## WHAT THE TASK REQUIRES
Return the records word for word. Pictures do not belong in the copy.

## Dataset entries
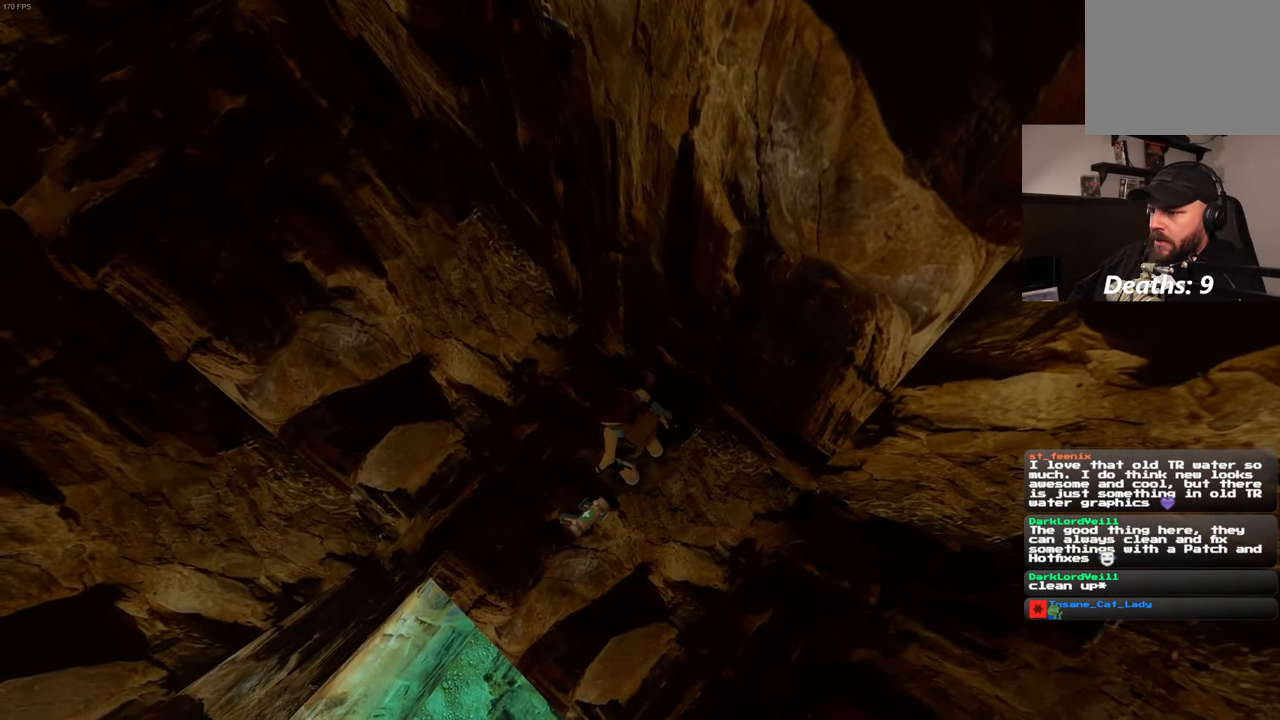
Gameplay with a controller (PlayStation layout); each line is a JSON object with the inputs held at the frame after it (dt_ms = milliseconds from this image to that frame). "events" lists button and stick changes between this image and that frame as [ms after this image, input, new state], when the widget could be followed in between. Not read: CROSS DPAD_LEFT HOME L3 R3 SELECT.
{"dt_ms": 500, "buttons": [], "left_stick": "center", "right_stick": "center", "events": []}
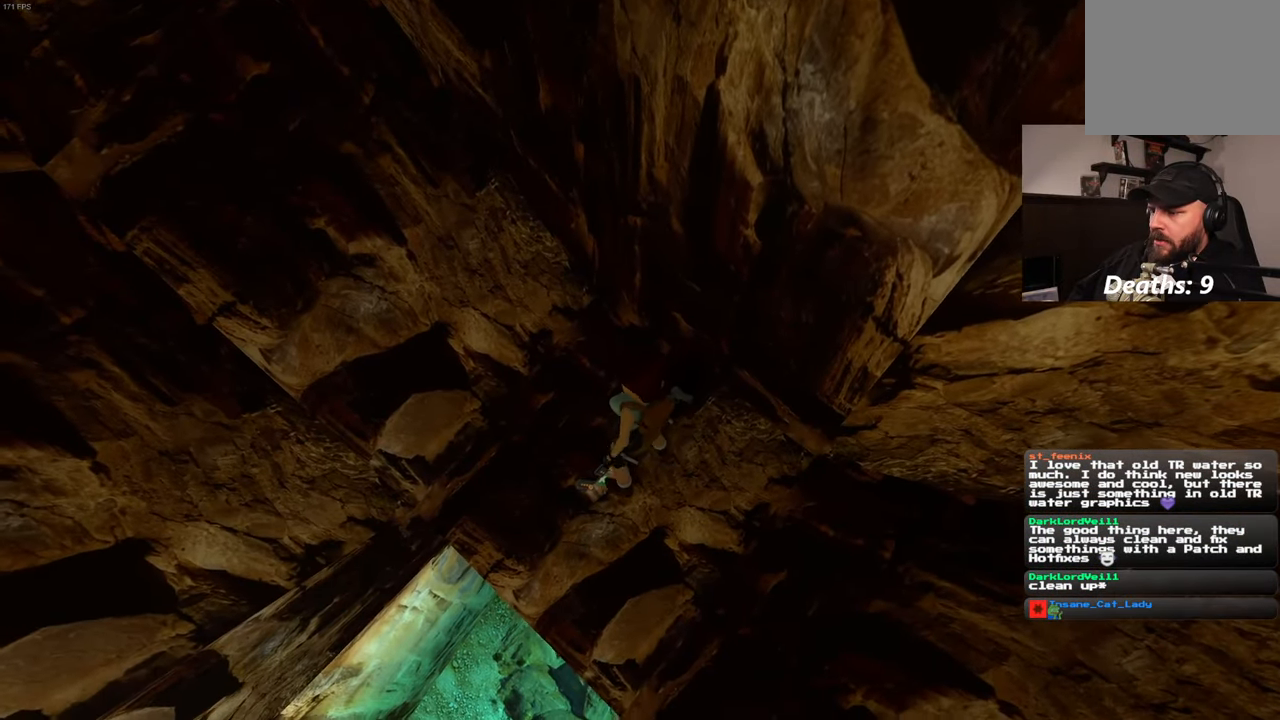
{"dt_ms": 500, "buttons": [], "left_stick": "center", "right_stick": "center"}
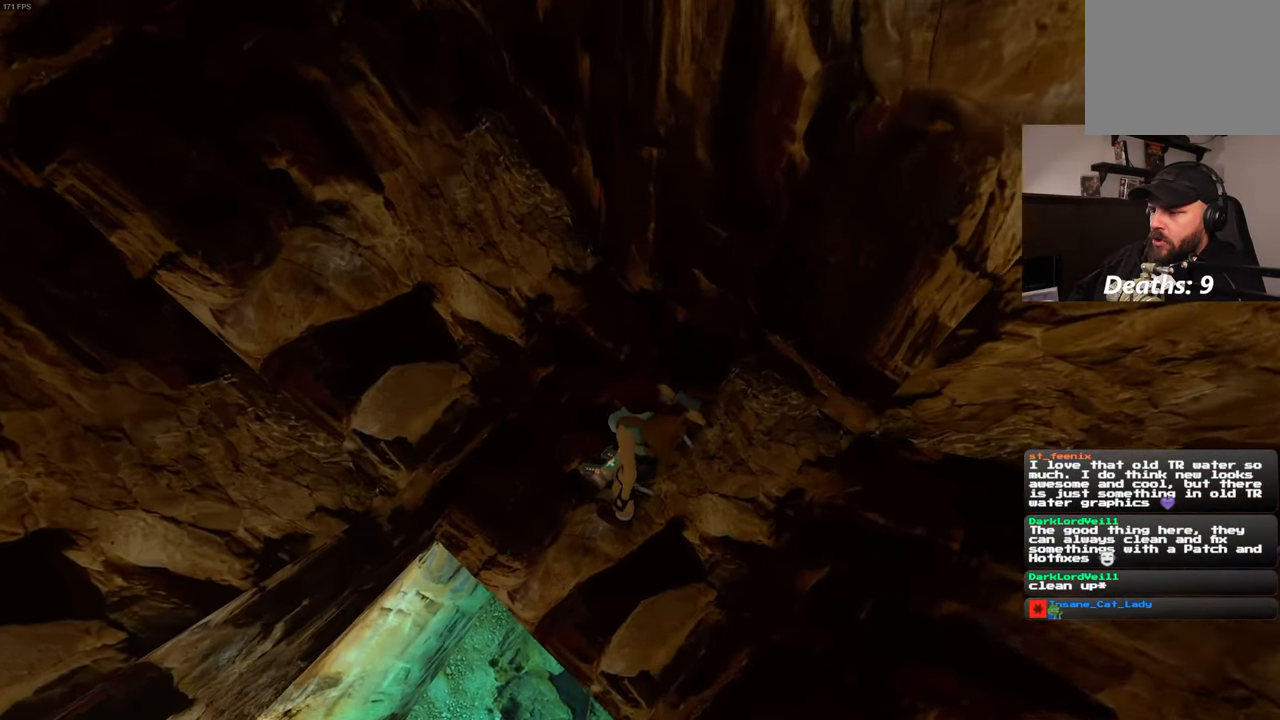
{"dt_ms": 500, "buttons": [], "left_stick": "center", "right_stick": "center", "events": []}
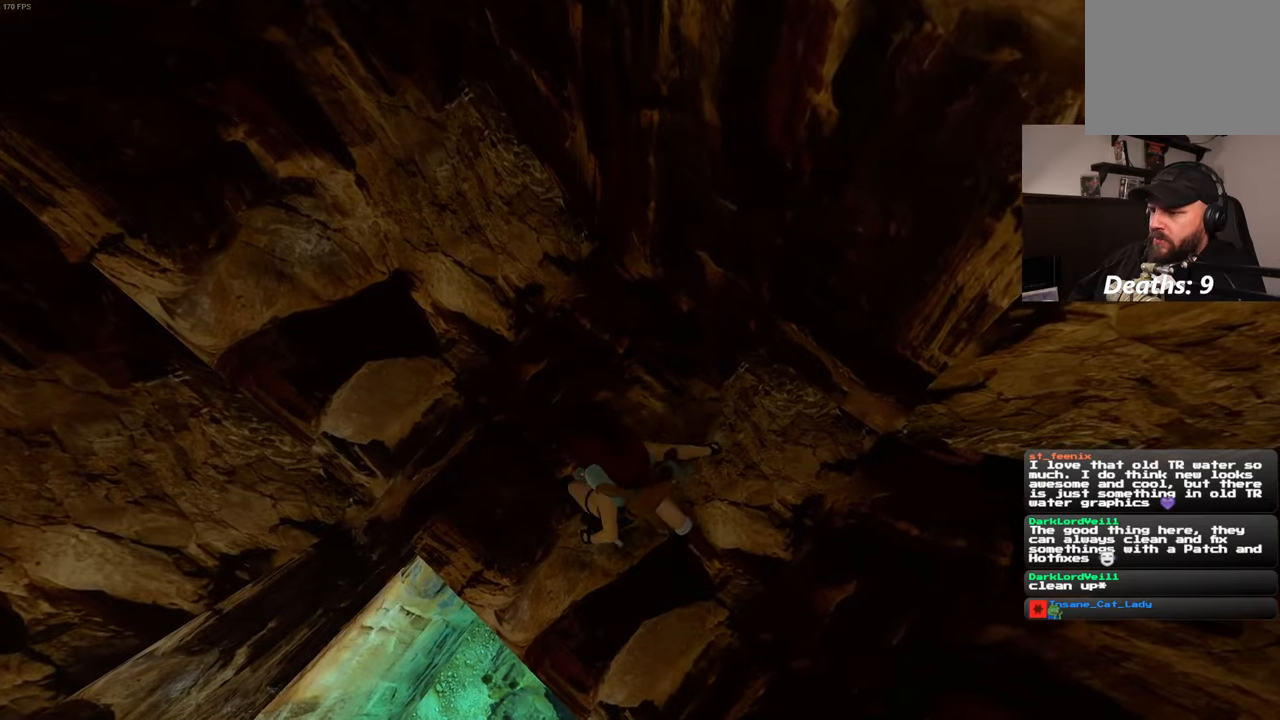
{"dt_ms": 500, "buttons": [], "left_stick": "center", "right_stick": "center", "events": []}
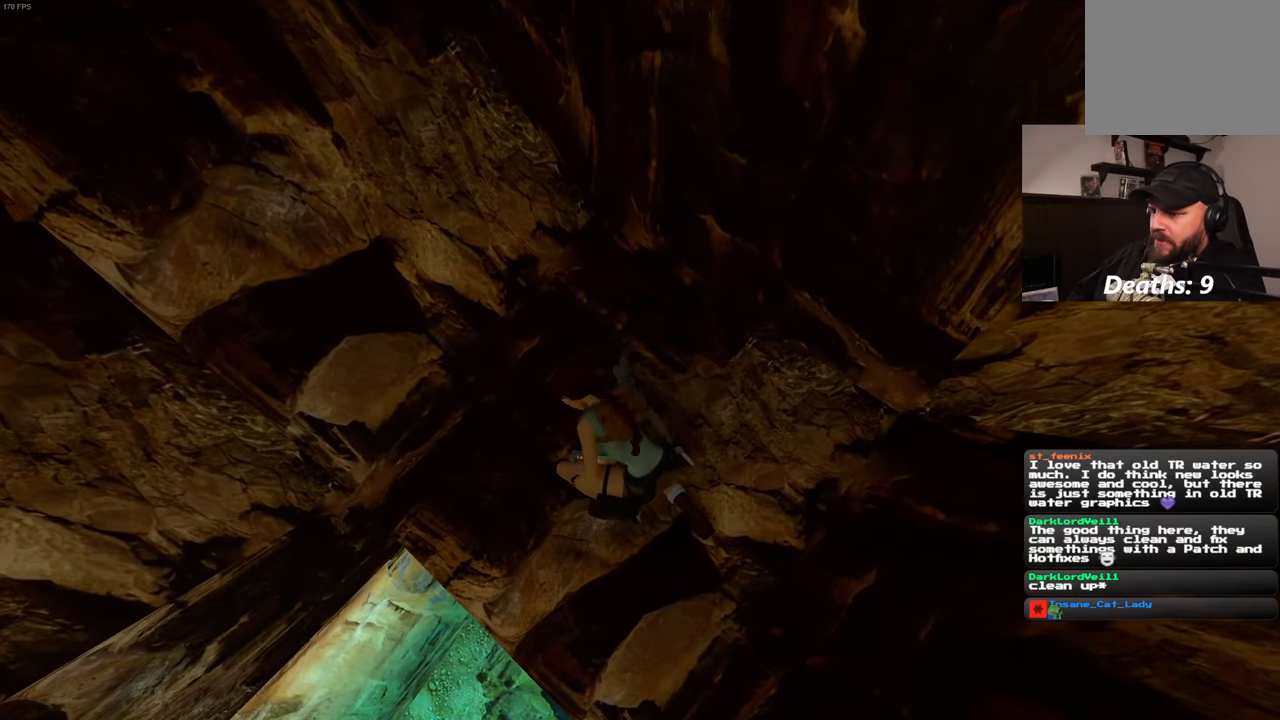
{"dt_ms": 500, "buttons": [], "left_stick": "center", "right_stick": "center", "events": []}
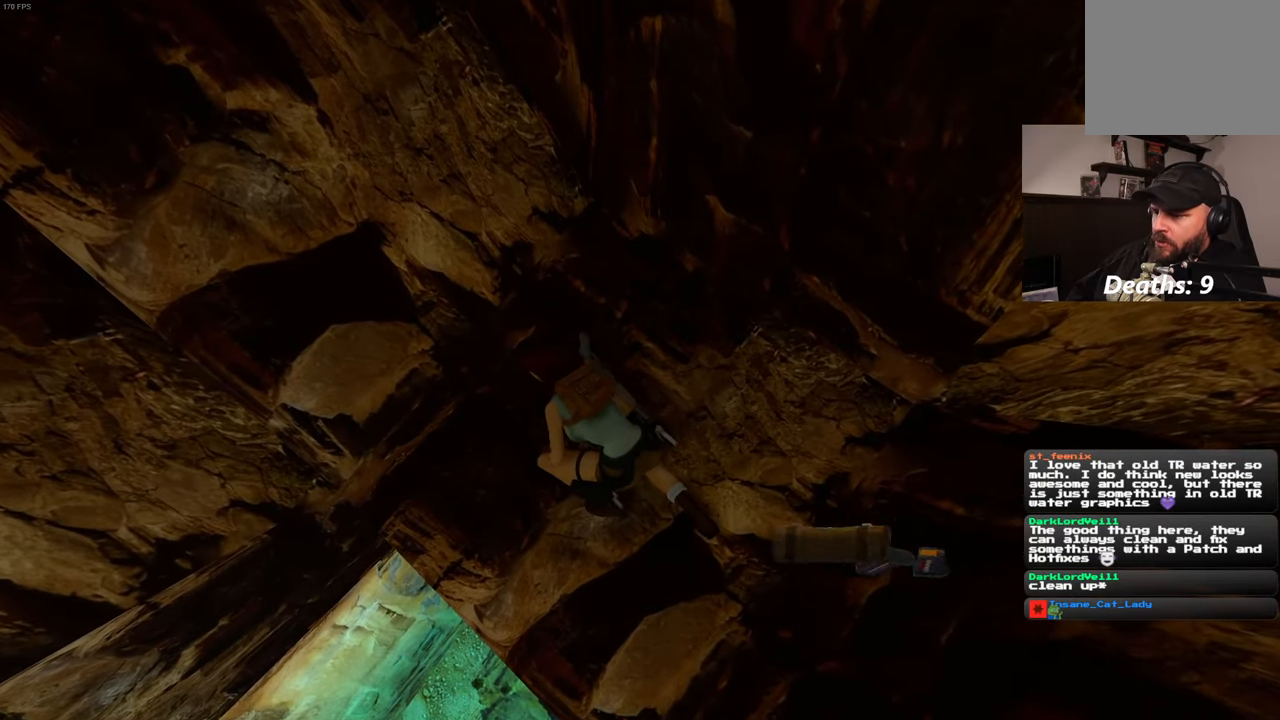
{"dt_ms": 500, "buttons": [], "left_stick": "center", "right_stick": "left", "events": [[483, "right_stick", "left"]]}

## EXERCISE ANSWER
Gameplay with a controller (PlayStation layout); each line is a JSON object with the inputs held at the frame after it (dt_ms = milliseconds from this image to that frame). "events" lists button and stick changes between this image and that frame as [ms after this image, input, new state], when the widget could be followed in between. Not read: CROSS DPAD_LEFT HOME L3 R3 SELECT.
{"dt_ms": 500, "buttons": [], "left_stick": "center", "right_stick": "center", "events": []}
{"dt_ms": 500, "buttons": [], "left_stick": "center", "right_stick": "center"}
{"dt_ms": 500, "buttons": [], "left_stick": "center", "right_stick": "center", "events": []}
{"dt_ms": 500, "buttons": [], "left_stick": "center", "right_stick": "center", "events": []}
{"dt_ms": 500, "buttons": [], "left_stick": "center", "right_stick": "center", "events": []}
{"dt_ms": 500, "buttons": [], "left_stick": "center", "right_stick": "left", "events": [[483, "right_stick", "left"]]}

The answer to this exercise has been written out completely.